**Requirement**. Say how many lines of the listing below include the string "html" and add nothing else.

**Information supplied**.
──────────────────────────────

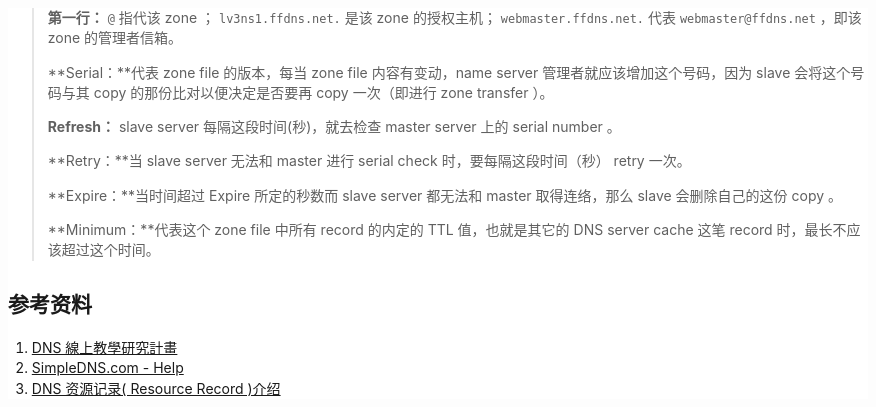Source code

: > **第一行：** `@` 指代该 zone ；  `lv3ns1.ffdns.net.` 是该 zone 的授权主机； `webmaster.ffdns.net.` 代表 `webmaster@ffdns.net` ，即该 zone 的管理者信箱。
>
> **Serial：**代表 zone file 的版本，每当 zone file 内容有变动，name server 管理者就应该增加这个号码，因为 slave 会将这个号码与其 copy 的那份比对以便决定是否要再 copy 一次（即进行 zone transfer ）。
>
> **Refresh：** slave server 每隔这段时间(秒)，就去检查 master server 上的 serial number 。
>
> **Retry：**当 slave server 无法和 master 进行 serial check 时，要每隔这段时间（秒） retry 一次。
>
> **Expire：**当时间超过 Expire 所定的秒数而 slave server 都无法和 master 取得连络，那么 slave 会删除自己的这份 copy 。
>
> **Minimum：**代表这个 zone file 中所有 record 的内定的 TTL 值，也就是其它的 DNS server cache 这笔 record 时，最长不应该超过这个时间。

## 参考资料

1. [ DNS 線上教學研究計畫 ](http://dns-learning.twnic.net.tw/index.html)
2. [ SimpleDNS.com - Help ](http://www.simpledns.com/help)
3. [ DNS 资源记录( Resource Record )介绍 ](https://www.cnblogs.com/sddai/p/5703394.html)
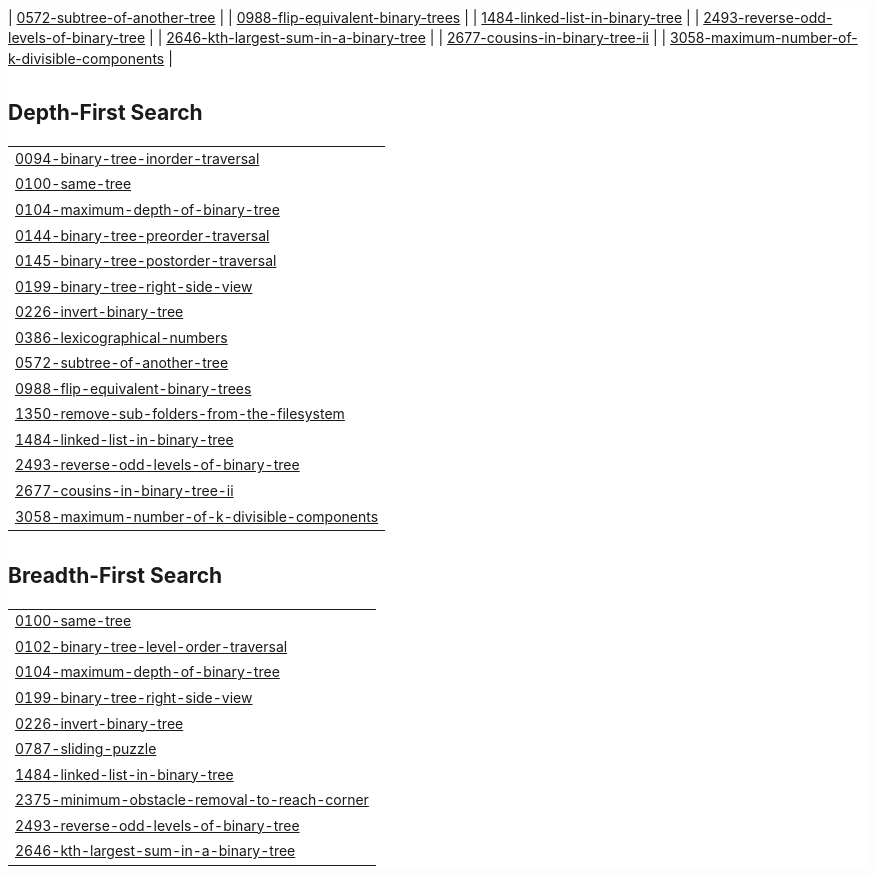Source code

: | [0572-subtree-of-another-tree](https://github.com/algoace99/dsa_practice/tree/master/0572-subtree-of-another-tree) |
| [0988-flip-equivalent-binary-trees](https://github.com/algoace99/dsa_practice/tree/master/0988-flip-equivalent-binary-trees) |
| [1484-linked-list-in-binary-tree](https://github.com/algoace99/dsa_practice/tree/master/1484-linked-list-in-binary-tree) |
| [2493-reverse-odd-levels-of-binary-tree](https://github.com/algoace99/dsa_practice/tree/master/2493-reverse-odd-levels-of-binary-tree) |
| [2646-kth-largest-sum-in-a-binary-tree](https://github.com/algoace99/dsa_practice/tree/master/2646-kth-largest-sum-in-a-binary-tree) |
| [2677-cousins-in-binary-tree-ii](https://github.com/algoace99/dsa_practice/tree/master/2677-cousins-in-binary-tree-ii) |
| [3058-maximum-number-of-k-divisible-components](https://github.com/algoace99/dsa_practice/tree/master/3058-maximum-number-of-k-divisible-components) |
## Depth-First Search
|  |
| ------- |
| [0094-binary-tree-inorder-traversal](https://github.com/algoace99/dsa_practice/tree/master/0094-binary-tree-inorder-traversal) |
| [0100-same-tree](https://github.com/algoace99/dsa_practice/tree/master/0100-same-tree) |
| [0104-maximum-depth-of-binary-tree](https://github.com/algoace99/dsa_practice/tree/master/0104-maximum-depth-of-binary-tree) |
| [0144-binary-tree-preorder-traversal](https://github.com/algoace99/dsa_practice/tree/master/0144-binary-tree-preorder-traversal) |
| [0145-binary-tree-postorder-traversal](https://github.com/algoace99/dsa_practice/tree/master/0145-binary-tree-postorder-traversal) |
| [0199-binary-tree-right-side-view](https://github.com/algoace99/dsa_practice/tree/master/0199-binary-tree-right-side-view) |
| [0226-invert-binary-tree](https://github.com/algoace99/dsa_practice/tree/master/0226-invert-binary-tree) |
| [0386-lexicographical-numbers](https://github.com/algoace99/dsa_practice/tree/master/0386-lexicographical-numbers) |
| [0572-subtree-of-another-tree](https://github.com/algoace99/dsa_practice/tree/master/0572-subtree-of-another-tree) |
| [0988-flip-equivalent-binary-trees](https://github.com/algoace99/dsa_practice/tree/master/0988-flip-equivalent-binary-trees) |
| [1350-remove-sub-folders-from-the-filesystem](https://github.com/algoace99/dsa_practice/tree/master/1350-remove-sub-folders-from-the-filesystem) |
| [1484-linked-list-in-binary-tree](https://github.com/algoace99/dsa_practice/tree/master/1484-linked-list-in-binary-tree) |
| [2493-reverse-odd-levels-of-binary-tree](https://github.com/algoace99/dsa_practice/tree/master/2493-reverse-odd-levels-of-binary-tree) |
| [2677-cousins-in-binary-tree-ii](https://github.com/algoace99/dsa_practice/tree/master/2677-cousins-in-binary-tree-ii) |
| [3058-maximum-number-of-k-divisible-components](https://github.com/algoace99/dsa_practice/tree/master/3058-maximum-number-of-k-divisible-components) |
## Breadth-First Search
|  |
| ------- |
| [0100-same-tree](https://github.com/algoace99/dsa_practice/tree/master/0100-same-tree) |
| [0102-binary-tree-level-order-traversal](https://github.com/algoace99/dsa_practice/tree/master/0102-binary-tree-level-order-traversal) |
| [0104-maximum-depth-of-binary-tree](https://github.com/algoace99/dsa_practice/tree/master/0104-maximum-depth-of-binary-tree) |
| [0199-binary-tree-right-side-view](https://github.com/algoace99/dsa_practice/tree/master/0199-binary-tree-right-side-view) |
| [0226-invert-binary-tree](https://github.com/algoace99/dsa_practice/tree/master/0226-invert-binary-tree) |
| [0787-sliding-puzzle](https://github.com/algoace99/dsa_practice/tree/master/0787-sliding-puzzle) |
| [1484-linked-list-in-binary-tree](https://github.com/algoace99/dsa_practice/tree/master/1484-linked-list-in-binary-tree) |
| [2375-minimum-obstacle-removal-to-reach-corner](https://github.com/algoace99/dsa_practice/tree/master/2375-minimum-obstacle-removal-to-reach-corner) |
| [2493-reverse-odd-levels-of-binary-tree](https://github.com/algoace99/dsa_practice/tree/master/2493-reverse-odd-levels-of-binary-tree) |
| [2646-kth-largest-sum-in-a-binary-tree](https://github.com/algoace99/dsa_practice/tree/master/2646-kth-largest-sum-in-a-binary-tree) |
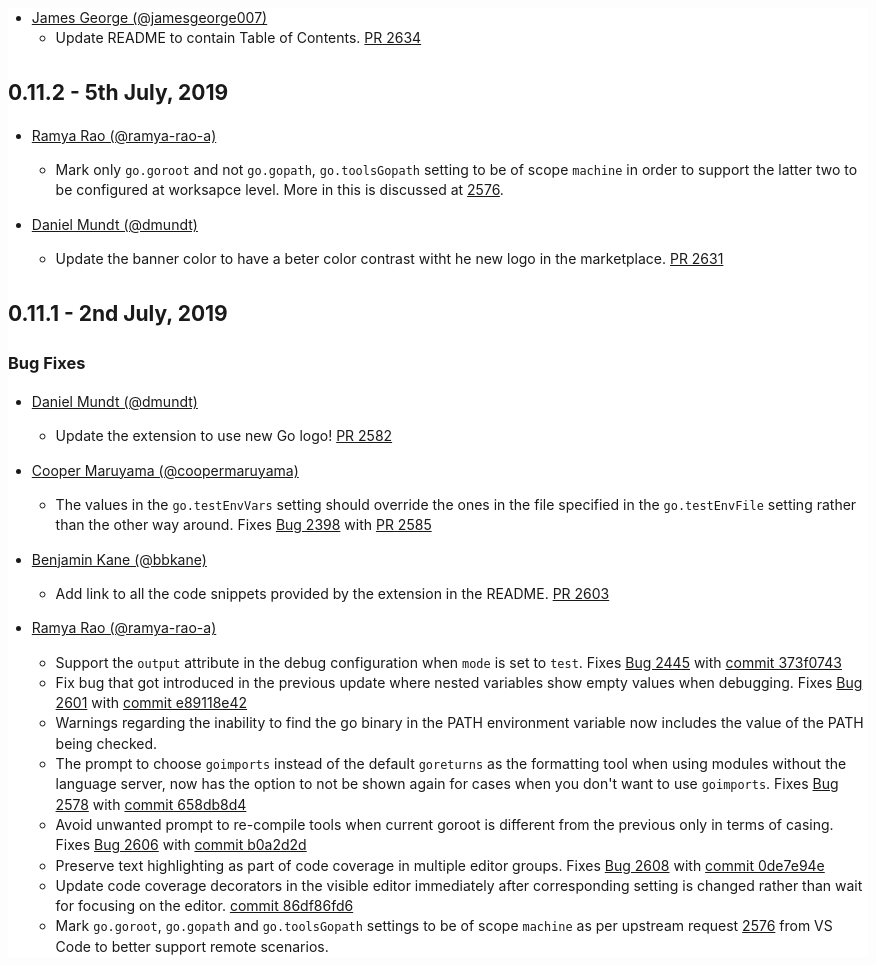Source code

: * [James George (@jamesgeorge007)](https://github.com/jamesgeorge007)
    * Update README to contain Table of Contents. [PR 2634](https://github.com/Microsoft/vscode-go/pull/2634)


## 0.11.2 - 5th July, 2019

* [Ramya Rao (@ramya-rao-a)](https://github.com/ramya-rao-a)
    * Mark only `go.goroot` and not `go.gopath`, `go.toolsGopath` setting to be of scope `machine` in order to support the latter two to be configured at worksapce level. More in this is discussed at [2576](https://github.com/microsoft/vscode-go/issues/2576).

* [Daniel Mundt (@dmundt)](https://github.com/dmundt)
    * Update the banner color to have a beter color contrast witht he new logo in the marketplace. [PR 2631](https://github.com/Microsoft/vscode-go/pull/2631)

## 0.11.1 - 2nd July, 2019

### Bug Fixes

* [Daniel Mundt (@dmundt)](https://github.com/dmundt)
    * Update the extension to use new Go logo! [PR 2582](https://github.com/Microsoft/vscode-go/pull/2582)

* [Cooper Maruyama (@coopermaruyama)](https://github.com/coopermaruyama)
    * The values in the `go.testEnvVars` setting should override the ones in the file specified in the `go.testEnvFile` setting rather than the other way around. Fixes [Bug 2398](https://github.com/Microsoft/vscode-go/issues/2398) with [PR 2585](https://github.com/Microsoft/vscode-go/pull/2585)

* [Benjamin Kane (@bbkane)](https://github.com/bbkane)
    * Add link to all the code snippets provided by the extension in the README. [PR 2603](https://github.com/Microsoft/vscode-go/pull/2603)

* [Ramya Rao (@ramya-rao-a)](https://github.com/ramya-rao-a)
    * Support the `output` attribute in the debug configuration when `mode` is set to `test`. Fixes [Bug 2445](https://github.com/Microsoft/vscode-go/issues/2445) with [commit 373f0743](https://github.com/microsoft/vscode-go/commit/373f07436b81da8f0da5696e53f29f4b2a50c069)
    * Fix bug that got introduced in the previous update where nested variables show empty values when debugging. Fixes [Bug 2601](https://github.com/Microsoft/vscode-go/issues/2601) with [commit e89118e42](https://github.com/microsoft/vscode-go/commit/e89118e42ba581453f3a5587840fef915b74db68)
    * Warnings regarding the inability to find the go binary in the PATH environment variable now includes the value of the PATH being checked.
    * The prompt to choose `goimports` instead of the default `goreturns` as the formatting tool when using modules without the language server, now
    has the option to not be shown again for cases when you don't want to use `goimports`. Fixes [Bug 2578](https://github.com/Microsoft/vscode-go/issues/2578) with [commit 658db8d4](https://github.com/microsoft/vscode-go/commit/658db8d45f3a38eafcf536e73326ad98946c133c)
    * Avoid unwanted prompt to re-compile tools when current goroot is different from the previous only in terms of casing. Fixes [Bug 2606](https://github.com/Microsoft/vscode-go/issues/2606) with [commit b0a2d2d](https://github.com/microsoft/vscode-go/commit/b0a2d2debb5c1e32f09184060572cb86ad900a81)
    * Preserve text highlighting as part of code coverage in multiple editor groups. Fixes [Bug 2608](https://github.com/Microsoft/vscode-go/issues/2608) with [commit 0de7e94e](https://github.com/microsoft/vscode-go/commit/0de7e94e4d313b06ab63dcd484aa85405941e771)
    * Update code coverage decorators in the visible editor immediately after corresponding setting is changed rather than wait for focusing on the editor. [commit 86df86fd6](https://github.com/microsoft/vscode-go/commit/86df86fd65b9c360b033c4b58af6fd8c0125c17e)
    * Mark `go.goroot`, `go.gopath` and `go.toolsGopath` settings to be of scope `machine` as per upstream request
    [2576](https://github.com/microsoft/vscode-go/issues/2576) from VS Code to better support remote scenarios.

──────────────────────────────

**Output for this exercise**. 2